She Works Hard for the Money: Sri Lanka Edition
18 August 2018
I’d like for you all to think that travel has taught me to live a threadbare-chic life, and that I need only to collect deeply meaningfulexperiences instead of material things to achieve happiness. Unfortunately, the brand new Birkenstocks sitting in my bag tell another story. I do like my comforts, especially foot comforts...I mean, c’mon, the Germans are really on to something here. Still, I’m constantly comparing myself shamefully to young, gap-year travelers that Nate and I meet on the road. Money really does seem immaterial to their travel. They wander until their money runs out and they must pick strawberries or clean hostels so that they can eat again. Then they scrawl their next destination on a piece of cardboard and are snatched up by a sympathetic driver/serial killer in short order. Put a cardboard sign in front of me, and I might be thrown a sandwich and some spare change. Alas, the deck is stacked against the mid-career traveler. I’m unable to quiet thoughts of “saving for retirement” and “gaps in my resume” and “when can I get some Starbucks?” Besides, I look better behind a podium than I do behind cardboard.

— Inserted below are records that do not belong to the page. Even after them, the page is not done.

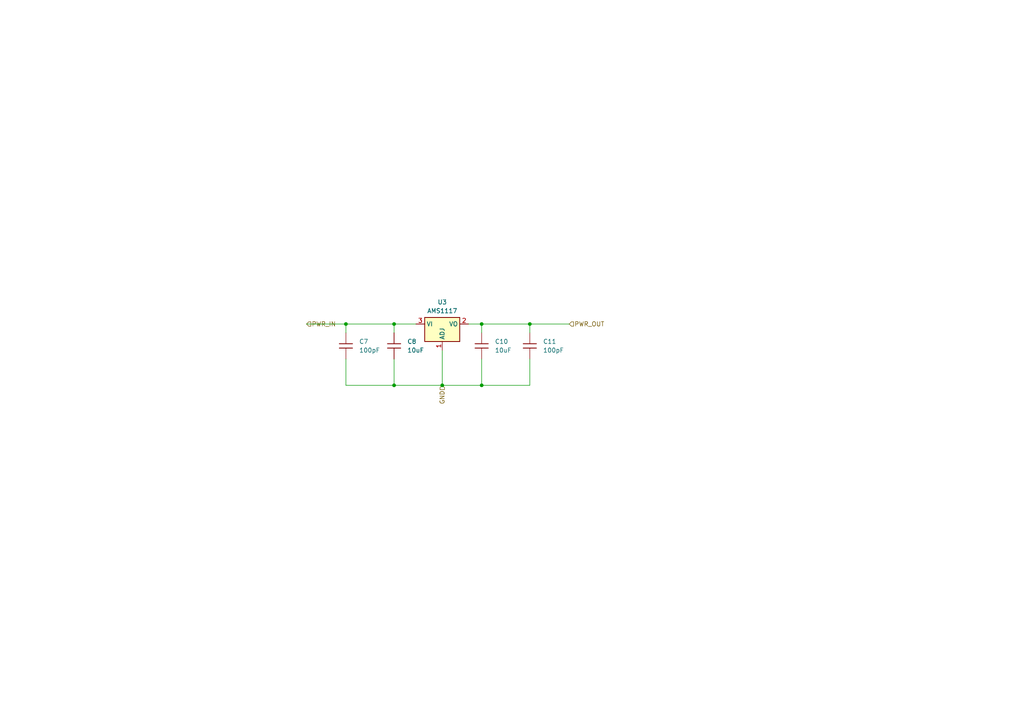
<source format=kicad_sch>
(kicad_sch
	(version 20231120)
	(generator "eeschema")
	(generator_version "8.0")
	(uuid "edf7d896-cb92-4bbf-a816-9bdfd4c4e7a0")
	(paper "A4")
	
	(junction
		(at 139.7 111.76)
		(diameter 0)
		(color 0 0 0 0)
		(uuid "00a3266c-c487-4583-9d07-500465a13b58")
	)
	(junction
		(at 114.3 111.76)
		(diameter 0)
		(color 0 0 0 0)
		(uuid "2fba7b4d-9e48-4256-aecf-c0306a2ee3e5")
	)
	(junction
		(at 100.33 93.98)
		(diameter 0)
		(color 0 0 0 0)
		(uuid "906a9789-7b26-4379-a186-1e0c4fd7f0cc")
	)
	(junction
		(at 114.3 93.98)
		(diameter 0)
		(color 0 0 0 0)
		(uuid "a1d3311c-3105-4753-8fbe-fe2d30d77edd")
	)
	(junction
		(at 128.27 111.76)
		(diameter 0)
		(color 0 0 0 0)
		(uuid "a56e15f5-335d-405b-801d-49d1dc42f35a")
	)
	(junction
		(at 139.7 93.98)
		(diameter 0)
		(color 0 0 0 0)
		(uuid "b35385b9-8c20-423d-83bc-d3e29a9577b3")
	)
	(junction
		(at 153.67 93.98)
		(diameter 0)
		(color 0 0 0 0)
		(uuid "fdac7d2e-c381-4e91-bd98-6ed82c4cd2df")
	)
	(wire
		(pts
			(xy 139.7 93.98) (xy 153.67 93.98)
		)
		(stroke
			(width 0)
			(type default)
		)
		(uuid "23a17481-6e8b-4060-a7a2-00f1eb1d27dc")
	)
	(wire
		(pts
			(xy 114.3 93.98) (xy 114.3 96.52)
		)
		(stroke
			(width 0)
			(type default)
		)
		(uuid "250afebf-ebd5-4ed8-b199-a3741bbbd520")
	)
	(wire
		(pts
			(xy 114.3 111.76) (xy 128.27 111.76)
		)
		(stroke
			(width 0)
			(type default)
		)
		(uuid "2d11b98d-15a9-4c9a-8dc3-8f8d0ff9ac29")
	)
	(wire
		(pts
			(xy 114.3 93.98) (xy 120.65 93.98)
		)
		(stroke
			(width 0)
			(type default)
		)
		(uuid "34ea5be1-2b2b-485a-ad52-7ff3447b6a1a")
	)
	(wire
		(pts
			(xy 139.7 93.98) (xy 139.7 96.52)
		)
		(stroke
			(width 0)
			(type default)
		)
		(uuid "3511962e-7a2f-4e9c-bb52-dd76848103d2")
	)
	(wire
		(pts
			(xy 135.89 93.98) (xy 139.7 93.98)
		)
		(stroke
			(width 0)
			(type default)
		)
		(uuid "3e121615-a1df-49d7-a7c6-870696f4e50e")
	)
	(wire
		(pts
			(xy 88.9 93.98) (xy 100.33 93.98)
		)
		(stroke
			(width 0)
			(type default)
		)
		(uuid "45d3ff0a-2f3e-4e5b-994e-d74642dc03f8")
	)
	(wire
		(pts
			(xy 128.27 101.6) (xy 128.27 111.76)
		)
		(stroke
			(width 0)
			(type default)
		)
		(uuid "4dd5bc61-46a1-453e-b00a-2d11e3808541")
	)
	(wire
		(pts
			(xy 100.33 111.76) (xy 114.3 111.76)
		)
		(stroke
			(width 0)
			(type default)
		)
		(uuid "5886288f-bda9-4cda-b341-0e1297488c40")
	)
	(wire
		(pts
			(xy 153.67 93.98) (xy 165.1 93.98)
		)
		(stroke
			(width 0)
			(type default)
		)
		(uuid "69271fdd-7923-4e29-9817-e8fbe45cc973")
	)
	(wire
		(pts
			(xy 100.33 93.98) (xy 100.33 96.52)
		)
		(stroke
			(width 0)
			(type default)
		)
		(uuid "7c894021-0ecf-4352-95e3-4d14f5436ce9")
	)
	(wire
		(pts
			(xy 100.33 93.98) (xy 114.3 93.98)
		)
		(stroke
			(width 0)
			(type default)
		)
		(uuid "8a2827c3-eaf7-4b9a-877f-d9d92b1525f2")
	)
	(wire
		(pts
			(xy 139.7 104.14) (xy 139.7 111.76)
		)
		(stroke
			(width 0)
			(type default)
		)
		(uuid "946e2f07-afc3-438d-9100-2a7f1516fa2a")
	)
	(wire
		(pts
			(xy 128.27 111.76) (xy 139.7 111.76)
		)
		(stroke
			(width 0)
			(type default)
		)
		(uuid "a2e46786-eaac-4881-93f9-4eedf6ea8be3")
	)
	(wire
		(pts
			(xy 139.7 111.76) (xy 153.67 111.76)
		)
		(stroke
			(width 0)
			(type default)
		)
		(uuid "a7e64a5a-8758-41c8-bd4b-dc9d2faf8a65")
	)
	(wire
		(pts
			(xy 153.67 93.98) (xy 153.67 96.52)
		)
		(stroke
			(width 0)
			(type default)
		)
		(uuid "b691fd62-7e0e-48e5-b545-e25f450f9957")
	)
	(wire
		(pts
			(xy 153.67 104.14) (xy 153.67 111.76)
		)
		(stroke
			(width 0)
			(type default)
		)
		(uuid "c65b6482-33a6-4ee1-a441-2f2cce0b9f47")
	)
	(wire
		(pts
			(xy 100.33 104.14) (xy 100.33 111.76)
		)
		(stroke
			(width 0)
			(type default)
		)
		(uuid "fd6b1116-e032-4d67-9727-0e0f7d6d3048")
	)
	(wire
		(pts
			(xy 114.3 104.14) (xy 114.3 111.76)
		)
		(stroke
			(width 0)
			(type default)
		)
		(uuid "ff0c35ee-d776-40e2-82c5-a37f5822ba92")
	)
	(hierarchical_label "PWR_OUT"
		(shape input)
		(at 165.1 93.98 0)
		(effects
			(font
				(size 1.27 1.27)
			)
			(justify left)
		)
		(uuid "636edea2-7f20-4d46-8bd1-15de6be2b506")
	)
	(hierarchical_label "PWR_IN"
		(shape input)
		(at 88.9 93.98 0)
		(effects
			(font
				(size 1.27 1.27)
			)
			(justify left)
		)
		(uuid "980bbd27-85e5-4530-bd63-6c0e3d6ce019")
	)
	(hierarchical_label "GND"
		(shape input)
		(at 128.27 111.76 270)
		(effects
			(font
				(size 1.27 1.27)
			)
			(justify right)
		)
		(uuid "de39fb1d-dbe1-4db6-ab16-0a225ba38f73")
	)
	(symbol
		(lib_id "Regulator_Linear:AMS1117")
		(at 128.27 93.98 0)
		(unit 1)
		(exclude_from_sim no)
		(in_bom yes)
		(on_board yes)
		(dnp no)
		(fields_autoplaced yes)
		(uuid "2b2e4b32-49ea-42a3-9bfd-106efa90188e")
		(property "Reference" "U3"
			(at 128.27 87.63 0)
			(effects
				(font
					(size 1.27 1.27)
				)
			)
		)
		(property "Value" "AMS1117"
			(at 128.27 90.17 0)
			(effects
				(font
					(size 1.27 1.27)
				)
			)
		)
		(property "Footprint" "Package_TO_SOT_SMD:SOT-223-3_TabPin2"
			(at 128.27 88.9 0)
			(effects
				(font
					(size 1.27 1.27)
				)
				(hide yes)
			)
		)
		(property "Datasheet" "http://www.advanced-monolithic.com/pdf/ds1117.pdf"
			(at 130.81 100.33 0)
			(effects
				(font
					(size 1.27 1.27)
				)
				(hide yes)
			)
		)
		(property "Description" "1A Low Dropout regulator, positive, adjustable output, SOT-223"
			(at 128.27 93.98 0)
			(effects
				(font
					(size 1.27 1.27)
				)
				(hide yes)
			)
		)
		(pin "1"
			(uuid "20799495-1256-4517-bd33-9ae4462805b8")
		)
		(pin "2"
			(uuid "6c74144a-aa41-4f8d-a666-7cd9ba20c658")
		)
		(pin "3"
			(uuid "7fc39a8b-c552-4e62-b511-dfb8d3ec82ce")
		)
		(instances
			(project ""
				(path "/78e380a6-45d1-4560-8617-8b43430af06f/6460228a-9d79-4467-a235-d1263e2cd1cf"
					(reference "U3")
					(unit 1)
				)
			)
		)
	)
	(symbol
		(lib_id "Fab:C_1206")
		(at 139.7 100.33 0)
		(unit 1)
		(exclude_from_sim no)
		(in_bom yes)
		(on_board yes)
		(dnp no)
		(fields_autoplaced yes)
		(uuid "5d562ec6-30dd-4435-87ff-9781e8bd2e87")
		(property "Reference" "C10"
			(at 143.51 99.0599 0)
			(effects
				(font
					(size 1.27 1.27)
				)
				(justify left)
			)
		)
		(property "Value" "10uF"
			(at 143.51 101.5999 0)
			(effects
				(font
					(size 1.27 1.27)
				)
				(justify left)
			)
		)
		(property "Footprint" "fab:C_1206"
			(at 139.7 100.33 0)
			(effects
				(font
					(size 1.27 1.27)
				)
				(hide yes)
			)
		)
		(property "Datasheet" "https://www.yageo.com/upload/media/product/productsearch/datasheet/mlcc/UPY-GP_NP0_16V-to-50V_18.pdf"
			(at 139.7 100.33 0)
			(effects
				(font
					(size 1.27 1.27)
				)
				(hide yes)
			)
		)
		(property "Description" "Unpolarized capacitor, SMD, 1206"
			(at 139.7 100.33 0)
			(effects
				(font
					(size 1.27 1.27)
				)
				(hide yes)
			)
		)
		(pin "1"
			(uuid "e7b05db8-f34f-4faf-a576-69eeabbd42a3")
		)
		(pin "2"
			(uuid "b1337901-3dde-4a92-a13f-47ef1bd6bcaf")
		)
		(instances
			(project "puzzRob_electronics"
				(path "/78e380a6-45d1-4560-8617-8b43430af06f/6460228a-9d79-4467-a235-d1263e2cd1cf"
					(reference "C10")
					(unit 1)
				)
			)
		)
	)
	(symbol
		(lib_id "Fab:C_1206")
		(at 114.3 100.33 0)
		(unit 1)
		(exclude_from_sim no)
		(in_bom yes)
		(on_board yes)
		(dnp no)
		(fields_autoplaced yes)
		(uuid "dc3f43d3-c63a-405c-b1c3-ca82d5db7afb")
		(property "Reference" "C8"
			(at 118.11 99.0599 0)
			(effects
				(font
					(size 1.27 1.27)
				)
				(justify left)
			)
		)
		(property "Value" "10uF"
			(at 118.11 101.5999 0)
			(effects
				(font
					(size 1.27 1.27)
				)
				(justify left)
			)
		)
		(property "Footprint" "fab:C_1206"
			(at 114.3 100.33 0)
			(effects
				(font
					(size 1.27 1.27)
				)
				(hide yes)
			)
		)
		(property "Datasheet" "https://www.yageo.com/upload/media/product/productsearch/datasheet/mlcc/UPY-GP_NP0_16V-to-50V_18.pdf"
			(at 114.3 100.33 0)
			(effects
				(font
					(size 1.27 1.27)
				)
				(hide yes)
			)
		)
		(property "Description" "Unpolarized capacitor, SMD, 1206"
			(at 114.3 100.33 0)
			(effects
				(font
					(size 1.27 1.27)
				)
				(hide yes)
			)
		)
		(pin "1"
			(uuid "1674353c-216e-4bc3-ba58-545928af997e")
		)
		(pin "2"
			(uuid "226b13f3-61de-43de-8c91-62e9e938c496")
		)
		(instances
			(project "puzzRob_electronics"
				(path "/78e380a6-45d1-4560-8617-8b43430af06f/6460228a-9d79-4467-a235-d1263e2cd1cf"
					(reference "C8")
					(unit 1)
				)
			)
		)
	)
	(symbol
		(lib_id "Fab:C_1206")
		(at 100.33 100.33 0)
		(unit 1)
		(exclude_from_sim no)
		(in_bom yes)
		(on_board yes)
		(dnp no)
		(fields_autoplaced yes)
		(uuid "e7bf4e6b-31c3-4ae0-9ce1-bcef66b34eb1")
		(property "Reference" "C7"
			(at 104.14 99.0599 0)
			(effects
				(font
					(size 1.27 1.27)
				)
				(justify left)
			)
		)
		(property "Value" "100pF"
			(at 104.14 101.5999 0)
			(effects
				(font
					(size 1.27 1.27)
				)
				(justify left)
			)
		)
		(property "Footprint" "fab:C_1206"
			(at 100.33 100.33 0)
			(effects
				(font
					(size 1.27 1.27)
				)
				(hide yes)
			)
		)
		(property "Datasheet" "https://www.yageo.com/upload/media/product/productsearch/datasheet/mlcc/UPY-GP_NP0_16V-to-50V_18.pdf"
			(at 100.33 100.33 0)
			(effects
				(font
					(size 1.27 1.27)
				)
				(hide yes)
			)
		)
		(property "Description" "Unpolarized capacitor, SMD, 1206"
			(at 100.33 100.33 0)
			(effects
				(font
					(size 1.27 1.27)
				)
				(hide yes)
			)
		)
		(pin "1"
			(uuid "888388cf-304f-41e3-ab04-0a9c87154559")
		)
		(pin "2"
			(uuid "7adc15af-c8b9-498e-9444-b89ec71e0aa9")
		)
		(instances
			(project ""
				(path "/78e380a6-45d1-4560-8617-8b43430af06f/6460228a-9d79-4467-a235-d1263e2cd1cf"
					(reference "C7")
					(unit 1)
				)
			)
		)
	)
	(symbol
		(lib_id "Fab:C_1206")
		(at 153.67 100.33 0)
		(unit 1)
		(exclude_from_sim no)
		(in_bom yes)
		(on_board yes)
		(dnp no)
		(fields_autoplaced yes)
		(uuid "eea323e2-9465-4661-b860-66379dd3113b")
		(property "Reference" "C11"
			(at 157.48 99.0599 0)
			(effects
				(font
					(size 1.27 1.27)
				)
				(justify left)
			)
		)
		(property "Value" "100pF"
			(at 157.48 101.5999 0)
			(effects
				(font
					(size 1.27 1.27)
				)
				(justify left)
			)
		)
		(property "Footprint" "fab:C_1206"
			(at 153.67 100.33 0)
			(effects
				(font
					(size 1.27 1.27)
				)
				(hide yes)
			)
		)
		(property "Datasheet" "https://www.yageo.com/upload/media/product/productsearch/datasheet/mlcc/UPY-GP_NP0_16V-to-50V_18.pdf"
			(at 153.67 100.33 0)
			(effects
				(font
					(size 1.27 1.27)
				)
				(hide yes)
			)
		)
		(property "Description" "Unpolarized capacitor, SMD, 1206"
			(at 153.67 100.33 0)
			(effects
				(font
					(size 1.27 1.27)
				)
				(hide yes)
			)
		)
		(pin "1"
			(uuid "5a9ac0ad-3f8d-4342-a8c3-6b95d577d02e")
		)
		(pin "2"
			(uuid "d838f2f7-5937-4fd6-b6a7-dd6d4427b40d")
		)
		(instances
			(project "puzzRob_electronics"
				(path "/78e380a6-45d1-4560-8617-8b43430af06f/6460228a-9d79-4467-a235-d1263e2cd1cf"
					(reference "C11")
					(unit 1)
				)
			)
		)
	)
)

</source>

All this means I gotta work hard for my money (cue Donna Summer), even while Nate and I are on this two-year travel adventure. Luckily, my chosen profession in the world of English Language Teaching (ELT) fits nicely into our goal of seeing the world. Even luckier still, my particular sector of the field means that I can do short-term consultant work as opposed to being locked into a year-long contract. This is how Nate and I landed poolside in Colombo, Sri Lanka for two weeks. I was hired as a contractor by our US Department of State and Georgetown University to be an English Language Specialist (EL Spec) with the Sri Lanka Police College.
We made the classroom a forum for sharing customs and traditions, practicing compassionate curiosity – a term I’m stealing shamelessly from Nate’s friend Kwame Christian. Please check out his Tedx Talk here on the subject; you won’t be sorry you did. We practiced asking questions about each other’s cultures; everything from the very observable to the unwritten rules.
- How should I greet someone that I know? Greet someone that I don’t know? Greet someone older or younger than me?
- What time should I arrive to a gathering with my friends? On-time, early, or late? What time should I arrive for a business meeting?
- What are the rules around giving and receiving gifts?
- What body language or gestures might insult or be offensive to someone?
- What are the rules for personal space in your culture?
- How should I have small talk with someone? What should I talk about? What topics should I avoid because they are considered rude to talk with someone you just met?
- I’ve just been invited to dinner. What are the unwritten rules of eating that I should know?
- How should I behave in a temple, mosque, or church in Sri Lanka?
Unwritten rules when broken generally cause little more than embarrassing taboos and are often quickly corrected through observation or the gentle redirection of a cultural translator. We eased our way into cultural differences through comic strips and funny commercials.
We even had a mock “Uncocktail Party” where I divided the instructors into two groups and secretly gave them each their own cultural identity. One group was told that they valued eye contact, loud and boisterous communication, very little personal space, and warm, physical touch. The other, of course, avoided eye contact, talked quietly, preferred their friends at arms-length, and detested any type of touching. When let loose on each other, the result was hilarious (game appears at 0:37 seconds):
Next, we dove into the murkier waters of deep culture; areas that lead to dangerous stereotypes and prejudice. They asked me if all Americans carry guns, are divorced, and live on a steady diet of casual sex and fast food (As seen on TV!). I asked them why homosexuality is illegal and divorce nearly is in Sri Lanka. We talked about the values that shape our opinions and behaviors. For example, in many Eastern cultures, Sri Lanka included, the dominate value is that every individual’s actions should be based on the greater good of the group, which explains why divorce is less prevalent. Parents should stay together for the good of the family. In Western society, the value is placed more on individual happiness. If a man or woman is in a painful relationship, they are encouraged to end it and the suffering. We helped each other add some color and shading into what before had only been black and white issues. Black vs. White. Right vs. Wrong. Good vs. Evil.
In the end, it seemed that intercultural communication skills were in greater demand than language skills for this healing nation. We saw that curiosity, empathy and tolerance are the natural antidote of mistrust, prejudice, discrimination, and racism. The instructors told me at the end that they would recommend to their leadership that a new course in intercultural communicative competence be added permanently to their curriculum. As for me, I also learned some valuable lessons about my own world-view. The focus of nearly every American and everyone looking to America is on how divided we’ve become. I’m not one for faceless arguments on social media or carrying signs in protest. I lack the conviction and witticisms. With a little practice, though, I could be good at asking questions and truly being interested in the answer. So, I’ll try to practice what I preach...er, teach...and attempt to understand those who think differently, act differently, and *cough* vote differently. And, then, of course, I’ll blog about it ;).